#### AVAILABLE DATA:
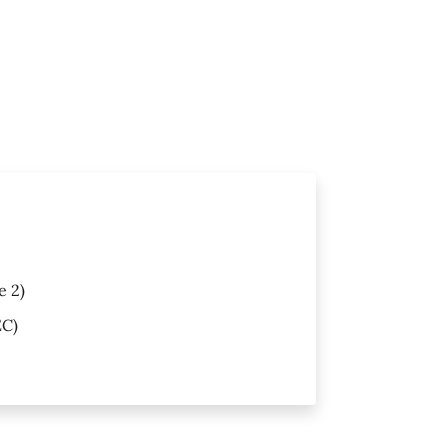
e 2)
C)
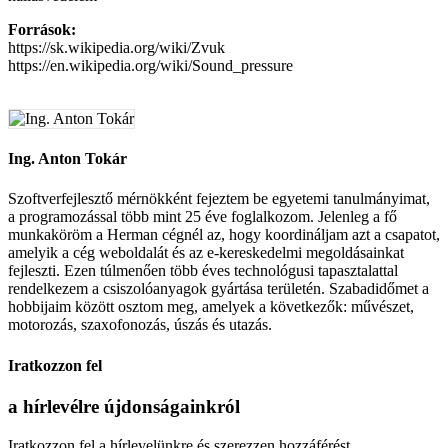
Források:
https://sk.wikipedia.org/wiki/Zvuk
https://en.wikipedia.org/wiki/Sound_pressure
Ing. Anton Tokár
Szoftverfejlesztő mérnökként fejeztem be egyetemi tanulmányimat,
a programozással több mint 25 éve foglalkozom. Jelenleg a fő
munkaköröm a Herman cégnél az, hogy koordináljam azt a csapatot,
amelyik a cég weboldalát és az e-kereskedelmi megoldásainkat
fejleszti. Ezen túlmenően több éves technológusi tapasztalattal
rendelkezem a csiszolóanyagok gyártása területén. Szabadidőmet a
hobbijaim között osztom meg, amelyek a következők: művészet,
motorozás, szaxofonozás, úszás és utazás.
Iratkozzon fel
a hírlevélre
újdonságainkról
Iratkozzon fel a hírlevelünkre és szerezzen hozzáférést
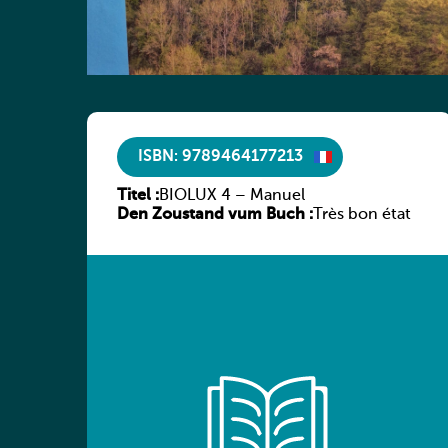
ISBN: 9789464177213
Titel :
BIOLUX 4 – Manuel
Den Zoustand vum Buch :
Très bon état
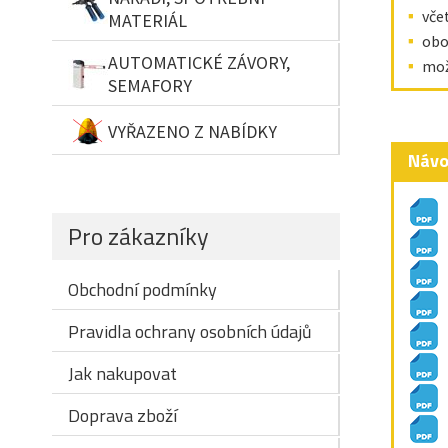
vče
MATERIÁL
obo
AUTOMATICKÉ ZÁVORY,
mož
SEMAFORY
VYŘAZENO Z NABÍDKY
Návo
Pro zákazníky
Obchodní podmínky
Pravidla ochrany osobních údajů
Jak nakupovat
Doprava zboží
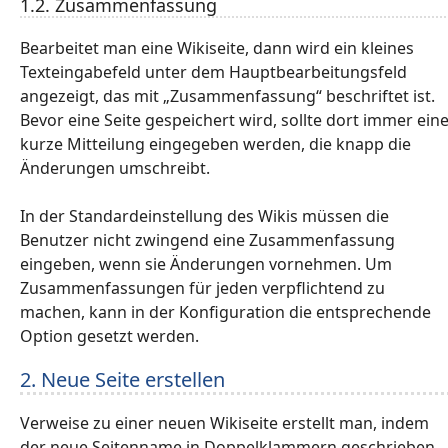
1.2. Zusammenfassung
Bearbeitet man eine Wikiseite, dann wird ein kleines
Texteingabefeld unter dem Hauptbearbeitungsfeld
angezeigt, das mit „Zusammenfassung“ beschriftet ist.
Bevor eine Seite gespeichert wird, sollte dort immer ein
kurze Mitteilung eingegeben werden, die knapp die
Änderungen umschreibt.
In der Standardeinstellung des Wikis müssen die
Benutzer nicht zwingend eine Zusammenfassung
eingeben, wenn sie Änderungen vornehmen. Um
Zusammenfassungen für jeden verpflichtend zu
machen, kann in der Konfiguration die entsprechende
Option gesetzt werden.
2. Neue Seite erstellen
Verweise zu einer neuen Wikiseite erstellt man, indem
der neue Seitenname in Doppelklammern geschrieben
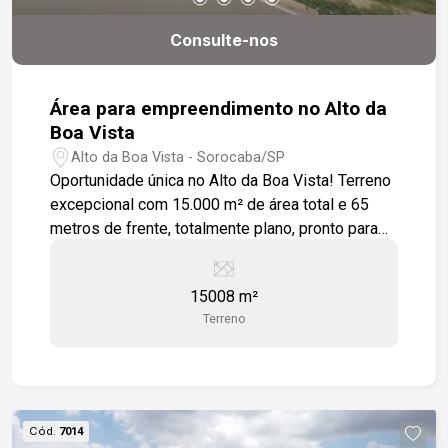
Consulte-nos
Área para empreendimento no Alto da
Boa Vista
Alto da Boa Vista - Sorocaba/SP
Oportunidade única no Alto da Boa Vista! Terreno
excepcional com 15.000 m² de área total e 65
metros de frente, totalmente plano, pronto para
receber grandes projetos. Localizado em uma
das regiões mais valorizadas e estratégicas da
15008 m²
cidade, este espaço reúne ampla acessibilidade,
Terreno
visibilidade privilegiada e potencial construtivo
diferenciado. Destaques do imóvel: - Área total:
15.000 m² - Frente ampla: 65 metros lineares -
Topografia: terreno plano, facilitando obras e
reduzindo custos de implantação - Localização:
Cód.
7014
Alto da Boa Vista ? região consolidada, com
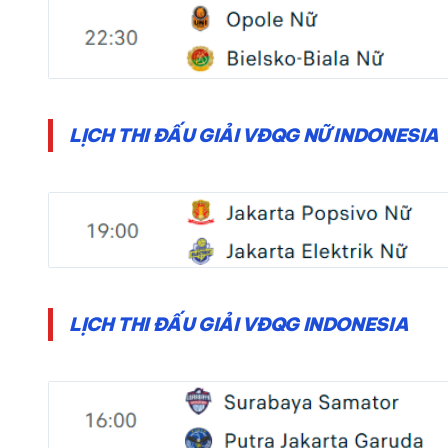
LỊCH THI ĐẤU GIẢI VĐQG NỮ INDONESIA
LỊCH THI ĐẤU GIẢI VĐQG INDONESIA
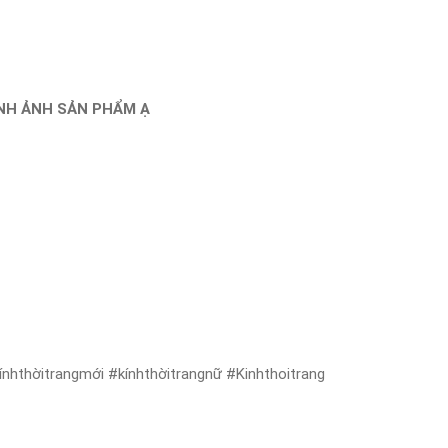
ÌNH ẢNH SẢN PHẨM Ạ
nhthờitrangmới #kínhthờitrangnữ #Kinhthoitrang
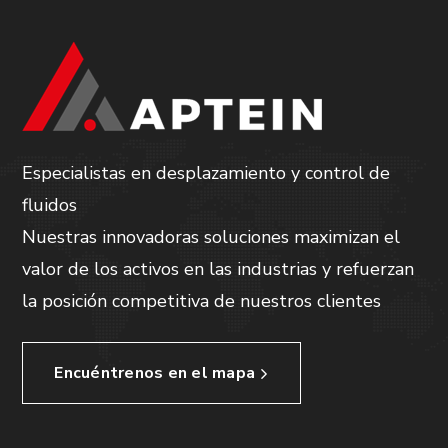
Especialistas en desplazamiento y control de
fluidos
Nuestras innovadoras soluciones maximizan el
valor de los activos en las industrias y refuerzan
la posición competitiva de nuestros clientes
Encuéntrenos en el mapa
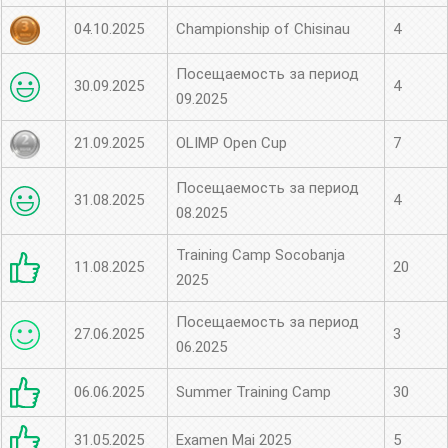
04.10.2025
Championship of Chisinau
4
Посещаемость за период
30.09.2025
4
09.2025
21.09.2025
OLIMP Open Cup
7
Посещаемость за период
31.08.2025
4
08.2025
Training Camp Socobanja
11.08.2025
20
2025
Посещаемость за период
27.06.2025
3
06.2025
06.06.2025
Summer Training Camp
30
31.05.2025
Examen Mai 2025
5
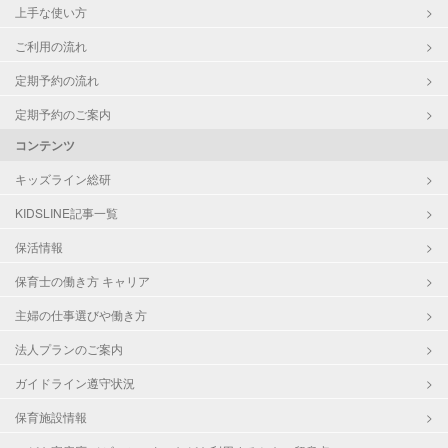
上手な使い方
ご利用の流れ
定期予約の流れ
定期予約のご案内
コンテンツ
キッズライン総研
KIDSLINE記事一覧
保活情報
保育士の働き方 キャリア
主婦の仕事選びや働き方
法人プランのご案内
ガイドライン遵守状況
保育施設情報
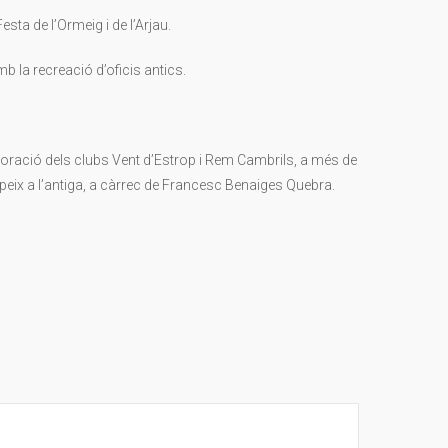
sta de l’Ormeig i de l’Arjau.
b la recreació d’oficis antics.
·laboració dels clubs Vent d’Estrop i Rem Cambrils, a més de
e peix a l’antiga, a càrrec de Francesc Benaiges Quebra.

#### INSTRUCTIONS TO FOLLOW:
Within the data above, tally every line that has "Training" in it. Answer with the number only.

#### PROBLEM SOLUTION:
2